Dendromurinae is a subfamily of rodents in the family Nesomyidae and superfamily Muroidea.  The dendromurines are currently restricted to Africa, as is the case for all extant members of the family Nesomyidae. The authorship of the subfamily has been attributed to both Alston, 1876, and (incorrectly) to G. M. Allen, 1939.

Two genera, Dendromus and Steatomys, are relatively common throughout most of sub-Saharan Africa.  The remaining genera are relatively rare and have restricted geographic distributions.

The link rat, Deomys ferugineus, has been traditionally placed in this subfamily, but molecular phylogenetic studies have shown that it is more related to the spiny mice, genus Acomys.  The link rat is now placed in the family Muridae and subfamily Deomyinae. Only two of the currently recognized dendromurine genera, Dendromus and Steatomys, have been studied in molecular analyses.  Considering how distinct these genera are from one another, the placement of all other dendromurine genera should be considered tentative pending closer examination. Another rare genus of "dendromurines", Leimacomys, has recently been placed in a new subfamily (Leimacomyinae) in the family Muridae (Musser and Carleton, 2005).

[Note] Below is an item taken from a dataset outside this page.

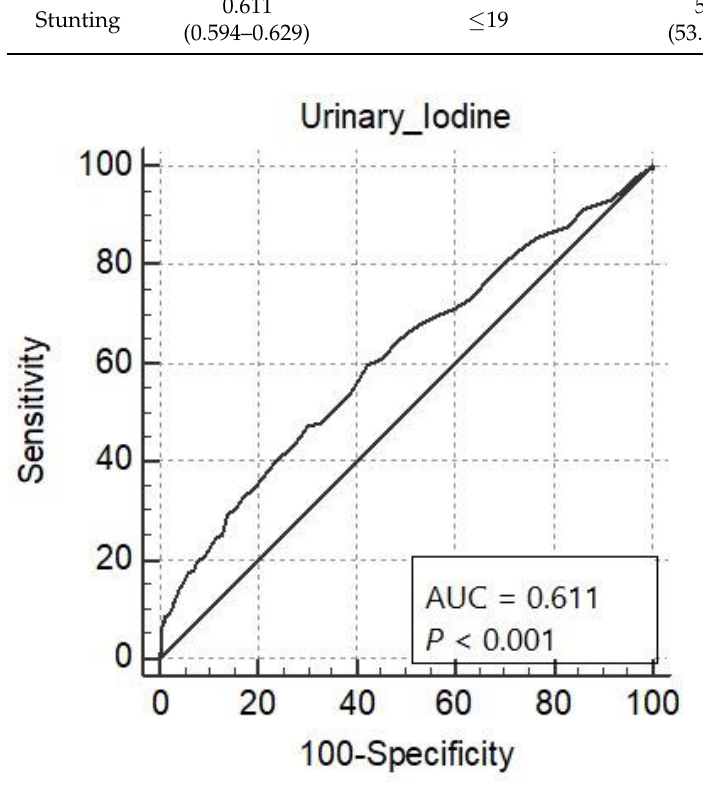
Figure 1. Receiver operating characteristic curve analysis for urinary iodine in µg/L to predict stunting among school children. Table 3. Results of receiver operating characteristics (ROC) for urinary iodine in µg/L to predict stunting among school children.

Fossils attributed to the Dendromurinae are known from Asia as early as 15 million years ago.  It has been thought that dendromurines invaded Africa from there and became extinct in Asia due to competition with other muroids.  The same may be holding true at present in Africa as the dendromurines have declined there since the invasion of murines and other muroids.

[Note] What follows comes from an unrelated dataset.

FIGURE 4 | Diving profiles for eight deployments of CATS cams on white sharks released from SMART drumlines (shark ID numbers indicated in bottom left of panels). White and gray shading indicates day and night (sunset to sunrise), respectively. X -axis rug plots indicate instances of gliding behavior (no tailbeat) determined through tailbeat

The subfamily Dendromurinae contains 6 genera and 25 species.

Classification
Subfamily Dendromurinae - Climbing mice
Genus Dendromus - Climbing mice
Remarkable climbing mouse, Dendromus insignis
Mount Kahuzi climbing mouse, Dendromus kahuziensis
Monard's African climbing mouse, Dendromus leucostomus
Lovat's climbing mouse, Dendromus lovati
Gray climbing mouse, Dendromus melanotis
Brant's climbing mouse, Dendromus mesomelas
Banana climbing mouse, Dendromus messorius
Chestnut climbing mouse, Dendromus mystacalis
Kivu climbing mouse, Dendromus nyasae (kivu)
Nyika climbing mouse, Dendromus nyikae
Cameroon climbing mouse, Dendromus oreas
Dendromus ruppi
Vernay's climbing mouse, Dendromus vernayi
Genus Megadendromus
Nikolaus's mouse, Megadendromus nikolausi
Genus Dendroprionomys
Velvet climbing mouse, Dendroprionomys rousseloti
Genus Prionomys
Dollman's climbing mouse, Prionomys batesi
Genus Malacothrix
Gerbil mouse, Malacothrix typica
Genus Steatomys - Fat mice
Bocage's African fat mouse, Steatomys bocagei
Northwestern fat mouse, Steatomys caurinus
Dainty fat mouse, Steatomys cuppedius
Jackson's fat mouse, Steatomys jacksoni
Kreb's fat mouse, Steatomys krebsii
Pousargues's African fat mouse, Steatomys opimus
Tiny fat mouse, Steatomys parvus
Fat mouse, Steatomys pratensis

References
Kingdon, J. 1997. The Kingdon Field Guide to African Mammals. Academic Press Limited, London.

Steppan, S. J., R. A. Adkins, and J. Anderson. 2004. Phylogeny and divergence date estimates of rapid radiations in muroid rodents based on multiple nuclear genes. Systematic Biology, 53:533-553.